### SET TASK
Update the records below by replacing every "common name" with "vernacular name". Leave everything else unchanged.
==== RECORDS
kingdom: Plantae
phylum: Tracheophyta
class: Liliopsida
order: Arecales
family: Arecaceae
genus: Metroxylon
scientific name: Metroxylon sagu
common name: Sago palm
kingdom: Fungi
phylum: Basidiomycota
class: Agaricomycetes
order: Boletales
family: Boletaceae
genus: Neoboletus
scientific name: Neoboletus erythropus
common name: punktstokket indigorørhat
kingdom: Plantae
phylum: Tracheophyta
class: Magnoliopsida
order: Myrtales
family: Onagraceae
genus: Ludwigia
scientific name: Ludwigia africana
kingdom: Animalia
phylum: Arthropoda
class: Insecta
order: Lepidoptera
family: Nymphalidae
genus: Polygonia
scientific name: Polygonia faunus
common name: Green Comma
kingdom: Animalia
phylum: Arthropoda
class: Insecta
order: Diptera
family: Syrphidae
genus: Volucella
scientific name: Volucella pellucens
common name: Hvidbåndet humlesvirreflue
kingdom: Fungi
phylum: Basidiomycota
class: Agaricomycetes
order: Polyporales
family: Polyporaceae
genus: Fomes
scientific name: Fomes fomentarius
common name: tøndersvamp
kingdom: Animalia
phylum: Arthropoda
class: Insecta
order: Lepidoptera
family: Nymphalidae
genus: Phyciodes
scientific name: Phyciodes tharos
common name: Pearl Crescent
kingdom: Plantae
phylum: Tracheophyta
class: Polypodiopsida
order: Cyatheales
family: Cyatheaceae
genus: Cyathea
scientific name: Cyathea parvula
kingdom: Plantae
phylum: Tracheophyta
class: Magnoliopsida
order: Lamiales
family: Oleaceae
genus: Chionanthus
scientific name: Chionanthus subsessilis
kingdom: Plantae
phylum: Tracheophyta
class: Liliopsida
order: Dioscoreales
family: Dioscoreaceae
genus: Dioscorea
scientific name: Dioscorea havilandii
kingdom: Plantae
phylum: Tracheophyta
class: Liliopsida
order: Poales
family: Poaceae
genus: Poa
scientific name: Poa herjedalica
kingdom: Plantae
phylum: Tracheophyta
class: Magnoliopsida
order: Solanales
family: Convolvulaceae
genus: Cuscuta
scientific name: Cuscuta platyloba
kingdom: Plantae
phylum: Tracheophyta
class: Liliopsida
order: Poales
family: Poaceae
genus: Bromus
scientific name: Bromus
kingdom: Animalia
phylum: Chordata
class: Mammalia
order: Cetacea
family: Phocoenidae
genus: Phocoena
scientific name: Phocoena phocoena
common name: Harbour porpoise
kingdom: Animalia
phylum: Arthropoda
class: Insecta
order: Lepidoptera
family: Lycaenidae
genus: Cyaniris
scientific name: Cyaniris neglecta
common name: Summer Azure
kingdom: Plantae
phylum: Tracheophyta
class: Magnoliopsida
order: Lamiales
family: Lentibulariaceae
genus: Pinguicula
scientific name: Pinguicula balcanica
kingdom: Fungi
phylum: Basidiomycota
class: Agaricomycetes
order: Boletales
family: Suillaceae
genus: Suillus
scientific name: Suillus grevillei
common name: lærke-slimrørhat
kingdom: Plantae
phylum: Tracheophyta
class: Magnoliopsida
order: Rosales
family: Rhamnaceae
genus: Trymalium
========
### EXERCISE RESPONSE
kingdom: Plantae
phylum: Tracheophyta
class: Liliopsida
order: Arecales
family: Arecaceae
genus: Metroxylon
scientific name: Metroxylon sagu
vernacular name: Sago palm
kingdom: Fungi
phylum: Basidiomycota
class: Agaricomycetes
order: Boletales
family: Boletaceae
genus: Neoboletus
scientific name: Neoboletus erythropus
vernacular name: punktstokket indigorørhat
kingdom: Plantae
phylum: Tracheophyta
class: Magnoliopsida
order: Myrtales
family: Onagraceae
genus: Ludwigia
scientific name: Ludwigia africana
kingdom: Animalia
phylum: Arthropoda
class: Insecta
order: Lepidoptera
family: Nymphalidae
genus: Polygonia
scientific name: Polygonia faunus
vernacular name: Green Comma
kingdom: Animalia
phylum: Arthropoda
class: Insecta
order: Diptera
family: Syrphidae
genus: Volucella
scientific name: Volucella pellucens
vernacular name: Hvidbåndet humlesvirreflue
kingdom: Fungi
phylum: Basidiomycota
class: Agaricomycetes
order: Polyporales
family: Polyporaceae
genus: Fomes
scientific name: Fomes fomentarius
vernacular name: tøndersvamp
kingdom: Animalia
phylum: Arthropoda
class: Insecta
order: Lepidoptera
family: Nymphalidae
genus: Phyciodes
scientific name: Phyciodes tharos
vernacular name: Pearl Crescent
kingdom: Plantae
phylum: Tracheophyta
class: Polypodiopsida
order: Cyatheales
family: Cyatheaceae
genus: Cyathea
scientific name: Cyathea parvula
kingdom: Plantae
phylum: Tracheophyta
class: Magnoliopsida
order: Lamiales
family: Oleaceae
genus: Chionanthus
scientific name: Chionanthus subsessilis
kingdom: Plantae
phylum: Tracheophyta
class: Liliopsida
order: Dioscoreales
family: Dioscoreaceae
genus: Dioscorea
scientific name: Dioscorea havilandii
kingdom: Plantae
phylum: Tracheophyta
class: Liliopsida
order: Poales
family: Poaceae
genus: Poa
scientific name: Poa herjedalica
kingdom: Plantae
phylum: Tracheophyta
class: Magnoliopsida
order: Solanales
family: Convolvulaceae
genus: Cuscuta
scientific name: Cuscuta platyloba
kingdom: Plantae
phylum: Tracheophyta
class: Liliopsida
order: Poales
family: Poaceae
genus: Bromus
scientific name: Bromus
kingdom: Animalia
phylum: Chordata
class: Mammalia
order: Cetacea
family: Phocoenidae
genus: Phocoena
scientific name: Phocoena phocoena
vernacular name: Harbour porpoise
kingdom: Animalia
phylum: Arthropoda
class: Insecta
order: Lepidoptera
family: Lycaenidae
genus: Cyaniris
scientific name: Cyaniris neglecta
vernacular name: Summer Azure
kingdom: Plantae
phylum: Tracheophyta
class: Magnoliopsida
order: Lamiales
family: Lentibulariaceae
genus: Pinguicula
scientific name: Pinguicula balcanica
kingdom: Fungi
phylum: Basidiomycota
class: Agaricomycetes
order: Boletales
family: Suillaceae
genus: Suillus
scientific name: Suillus grevillei
vernacular name: lærke-slimrørhat
kingdom: Plantae
phylum: Tracheophyta
class: Magnoliopsida
order: Rosales
family: Rhamnaceae
genus: Trymalium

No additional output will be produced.